• **Exercise requirements**
In the listing below, find the line that contains "Outlined on this slice (semi-automatically" and the line that contains "- tumour enhancement". Quote both and every line between them, exactly, and nothing more.

• **Data supplied**
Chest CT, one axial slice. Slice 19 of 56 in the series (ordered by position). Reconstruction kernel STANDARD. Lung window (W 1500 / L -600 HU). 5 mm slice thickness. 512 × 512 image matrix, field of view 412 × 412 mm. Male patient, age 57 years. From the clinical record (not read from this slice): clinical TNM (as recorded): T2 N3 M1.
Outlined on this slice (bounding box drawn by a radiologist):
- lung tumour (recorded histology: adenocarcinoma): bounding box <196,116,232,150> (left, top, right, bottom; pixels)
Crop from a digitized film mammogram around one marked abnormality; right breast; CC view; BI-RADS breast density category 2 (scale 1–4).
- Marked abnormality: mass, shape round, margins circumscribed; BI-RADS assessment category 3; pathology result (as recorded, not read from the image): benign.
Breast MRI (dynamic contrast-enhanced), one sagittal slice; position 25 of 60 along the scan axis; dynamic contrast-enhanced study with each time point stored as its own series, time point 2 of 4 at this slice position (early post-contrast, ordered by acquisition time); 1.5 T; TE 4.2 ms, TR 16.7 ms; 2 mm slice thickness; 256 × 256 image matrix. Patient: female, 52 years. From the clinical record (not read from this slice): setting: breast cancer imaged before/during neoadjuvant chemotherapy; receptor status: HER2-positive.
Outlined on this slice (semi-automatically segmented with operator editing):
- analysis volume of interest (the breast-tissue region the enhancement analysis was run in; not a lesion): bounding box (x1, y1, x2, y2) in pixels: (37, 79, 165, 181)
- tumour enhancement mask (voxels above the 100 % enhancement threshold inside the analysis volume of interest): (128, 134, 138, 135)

---

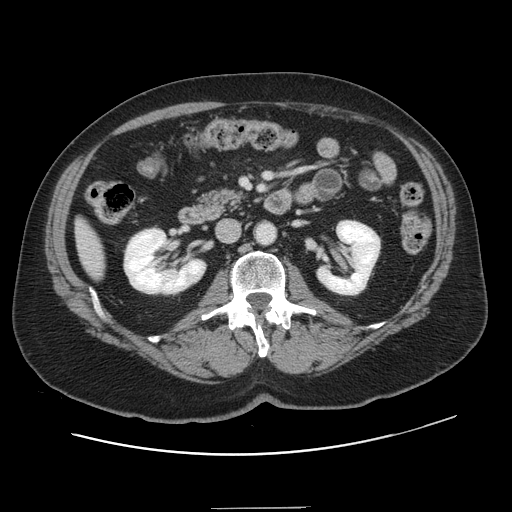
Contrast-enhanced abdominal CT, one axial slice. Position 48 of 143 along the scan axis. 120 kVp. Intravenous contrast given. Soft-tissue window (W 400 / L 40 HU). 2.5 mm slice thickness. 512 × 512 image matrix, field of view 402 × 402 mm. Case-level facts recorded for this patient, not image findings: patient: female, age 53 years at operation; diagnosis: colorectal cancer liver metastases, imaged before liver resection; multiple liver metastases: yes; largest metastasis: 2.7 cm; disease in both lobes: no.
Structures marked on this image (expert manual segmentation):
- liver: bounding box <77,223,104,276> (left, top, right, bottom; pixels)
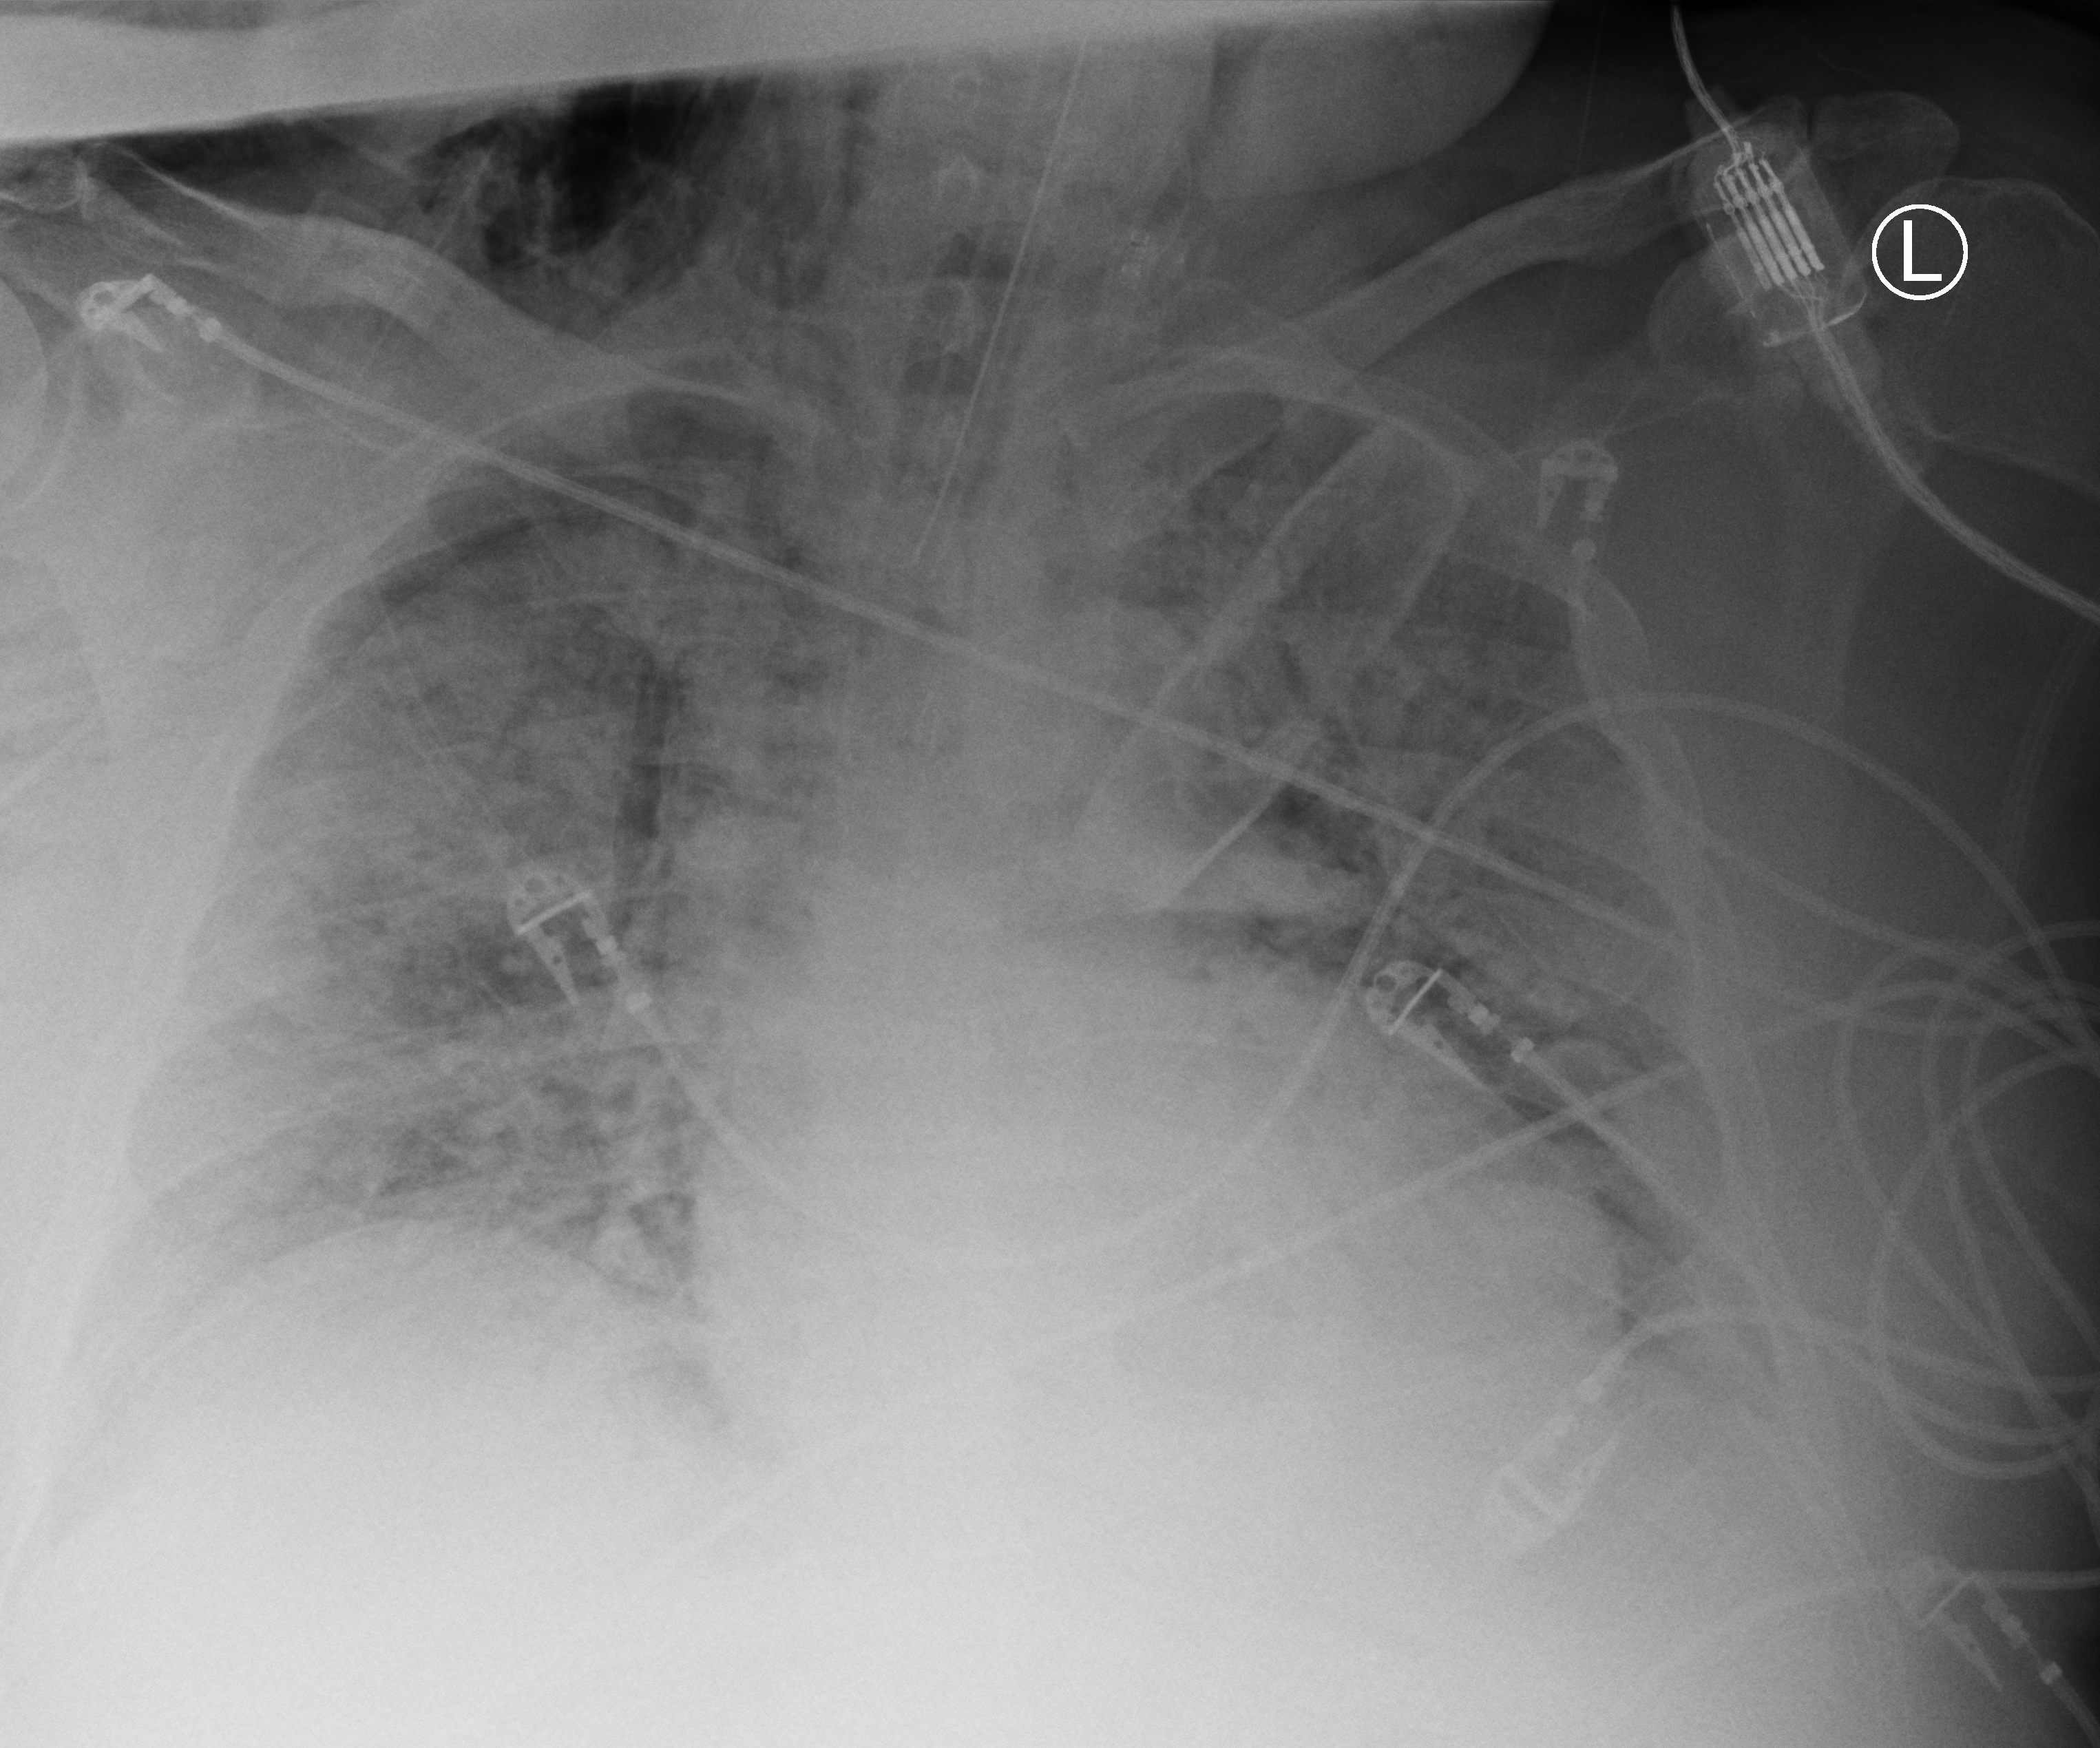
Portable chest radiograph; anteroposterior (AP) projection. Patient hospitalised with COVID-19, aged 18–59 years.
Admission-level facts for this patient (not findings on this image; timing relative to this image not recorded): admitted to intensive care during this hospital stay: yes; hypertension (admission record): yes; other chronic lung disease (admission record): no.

• **Result of the task**
Outlined on this slice (semi-automatically segmented with operator editing):
- analysis volume of interest (the breast-tissue region the enhancement analysis was run in; not a lesion): bounding box (x1, y1, x2, y2) in pixels: (37, 79, 165, 181)
- tumour enhancement mask (voxels above the 100 % enhancement threshold inside the analysis volume of interest): (128, 134, 138, 135)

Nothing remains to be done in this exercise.